NextGen Healthcare Mirth Connect, a widely utilized data integration platform in the healthcare sector, is currently under attack, prompted by a critical Google Chrome vulnerability.
Here’s what you need to know: The Vulnerability: CISA has added a concerning security flaw, CVE-2023-43208, affecting NextGen Healthcare Mirth Connect to its Known Exploited Vulnerabilities (KEV) catalog. This flaw stems from an incomplete patch for another critical vulnerability, CVE-2023-37679, allowing for unauthenticated remote code execution.
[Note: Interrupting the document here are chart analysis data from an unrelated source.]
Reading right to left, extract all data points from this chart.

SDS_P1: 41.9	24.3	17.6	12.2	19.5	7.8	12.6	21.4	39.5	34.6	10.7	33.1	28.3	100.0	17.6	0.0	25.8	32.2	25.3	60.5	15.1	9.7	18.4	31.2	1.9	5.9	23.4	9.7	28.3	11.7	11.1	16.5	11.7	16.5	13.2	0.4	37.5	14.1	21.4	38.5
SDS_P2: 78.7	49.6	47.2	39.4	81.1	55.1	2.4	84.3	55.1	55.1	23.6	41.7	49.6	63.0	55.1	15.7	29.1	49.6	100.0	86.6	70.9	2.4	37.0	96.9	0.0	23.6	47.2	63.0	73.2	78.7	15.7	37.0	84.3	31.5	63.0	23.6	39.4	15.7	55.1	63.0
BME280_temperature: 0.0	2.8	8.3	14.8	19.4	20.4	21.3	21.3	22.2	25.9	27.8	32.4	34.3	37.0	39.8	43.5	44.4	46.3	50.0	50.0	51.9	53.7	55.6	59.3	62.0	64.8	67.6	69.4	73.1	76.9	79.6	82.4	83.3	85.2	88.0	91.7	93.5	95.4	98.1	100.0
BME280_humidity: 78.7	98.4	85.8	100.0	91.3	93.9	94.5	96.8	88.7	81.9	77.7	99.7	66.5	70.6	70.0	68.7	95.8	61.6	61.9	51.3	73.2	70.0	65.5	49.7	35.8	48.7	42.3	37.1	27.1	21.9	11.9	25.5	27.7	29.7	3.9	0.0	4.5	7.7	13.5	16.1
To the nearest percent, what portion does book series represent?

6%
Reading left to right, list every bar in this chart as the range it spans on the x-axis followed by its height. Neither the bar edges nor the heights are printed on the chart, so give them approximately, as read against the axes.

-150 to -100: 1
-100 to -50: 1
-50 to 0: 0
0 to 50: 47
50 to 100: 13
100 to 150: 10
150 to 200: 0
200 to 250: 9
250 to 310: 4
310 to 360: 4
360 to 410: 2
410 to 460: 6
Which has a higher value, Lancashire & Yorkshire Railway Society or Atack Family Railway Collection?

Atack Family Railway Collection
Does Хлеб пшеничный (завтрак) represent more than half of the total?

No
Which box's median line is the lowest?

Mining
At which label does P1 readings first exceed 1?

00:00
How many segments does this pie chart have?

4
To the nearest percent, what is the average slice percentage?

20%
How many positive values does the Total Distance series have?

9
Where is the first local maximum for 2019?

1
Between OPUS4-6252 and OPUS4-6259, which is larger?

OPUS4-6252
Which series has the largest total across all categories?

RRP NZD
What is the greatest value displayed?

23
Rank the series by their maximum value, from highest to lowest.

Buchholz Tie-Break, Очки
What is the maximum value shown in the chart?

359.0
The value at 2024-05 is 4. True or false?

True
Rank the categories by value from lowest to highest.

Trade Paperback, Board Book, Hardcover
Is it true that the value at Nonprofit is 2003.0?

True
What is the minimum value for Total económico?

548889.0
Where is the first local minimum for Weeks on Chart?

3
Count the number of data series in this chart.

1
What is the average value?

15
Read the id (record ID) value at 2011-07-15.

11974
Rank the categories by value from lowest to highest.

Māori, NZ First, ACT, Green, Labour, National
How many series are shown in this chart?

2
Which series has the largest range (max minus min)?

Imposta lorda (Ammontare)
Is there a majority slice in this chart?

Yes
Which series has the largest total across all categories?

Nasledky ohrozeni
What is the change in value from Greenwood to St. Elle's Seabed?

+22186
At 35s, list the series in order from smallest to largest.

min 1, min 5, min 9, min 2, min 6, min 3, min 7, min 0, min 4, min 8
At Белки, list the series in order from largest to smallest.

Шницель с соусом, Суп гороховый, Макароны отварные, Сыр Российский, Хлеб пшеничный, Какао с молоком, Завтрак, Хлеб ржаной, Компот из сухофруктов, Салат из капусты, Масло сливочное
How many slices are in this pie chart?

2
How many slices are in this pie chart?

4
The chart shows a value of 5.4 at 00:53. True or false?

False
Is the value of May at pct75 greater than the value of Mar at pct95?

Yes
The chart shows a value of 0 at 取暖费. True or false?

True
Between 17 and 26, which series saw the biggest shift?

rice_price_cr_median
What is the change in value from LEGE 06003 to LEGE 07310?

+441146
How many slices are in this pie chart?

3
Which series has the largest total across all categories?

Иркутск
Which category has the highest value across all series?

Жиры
The Risks: With the flaw centering on insecure usage of the Java XStream library, security experts warn that it’s easily exploitable. Despite limited details on the nature of attacks, the situation is severe, especially considering the recent uptick in nation-state and cybercrime actor exploitation of similar vulnerabilities.
Action Required: To mitigate the risks, federal agencies and healthcare organizations must act swiftly. It’s crucial to update to the patched version of Mirth Connect (version 4.4.1 or later) by June 10, 2024, alongside ensuring Chrome browsers are updated to version 125.0.6422.60/.61 for Windows, macOS, and Linux.
Protect Your Network: Stay proactive in safeguarding your network against active threats. Ensure your systems are up-to-date with the latest security patches and measures to prevent potential cyberattacks.
By staying informed and taking necessary precautions, we can collectively enhance cybersecurity resilience and protect critical healthcare infrastructure from malicious exploitation.